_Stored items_
╭──

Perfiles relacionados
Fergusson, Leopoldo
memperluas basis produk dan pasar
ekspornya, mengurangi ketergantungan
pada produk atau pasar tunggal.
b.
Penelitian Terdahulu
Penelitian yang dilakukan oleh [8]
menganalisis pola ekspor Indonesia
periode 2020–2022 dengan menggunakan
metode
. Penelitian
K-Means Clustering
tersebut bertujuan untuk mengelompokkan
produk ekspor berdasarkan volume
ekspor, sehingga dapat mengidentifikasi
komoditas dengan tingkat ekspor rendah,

╰──

_AIM OF THE TASK_
Rewrite the text of the records above, substituting "Studi" for every occurrence of "Penelitian" and leaving everything else unchanged.

_TASK RESULT_
Perfiles relacionados
Fergusson, Leopoldo
memperluas basis produk dan pasar
ekspornya, mengurangi ketergantungan
pada produk atau pasar tunggal.
b.
Studi Terdahulu
Studi yang dilakukan oleh [8]
menganalisis pola ekspor Indonesia
periode 2020–2022 dengan menggunakan
metode
. Studi
K-Means Clustering
tersebut bertujuan untuk mengelompokkan
produk ekspor berdasarkan volume
ekspor, sehingga dapat mengidentifikasi
komoditas dengan tingkat ekspor rendah,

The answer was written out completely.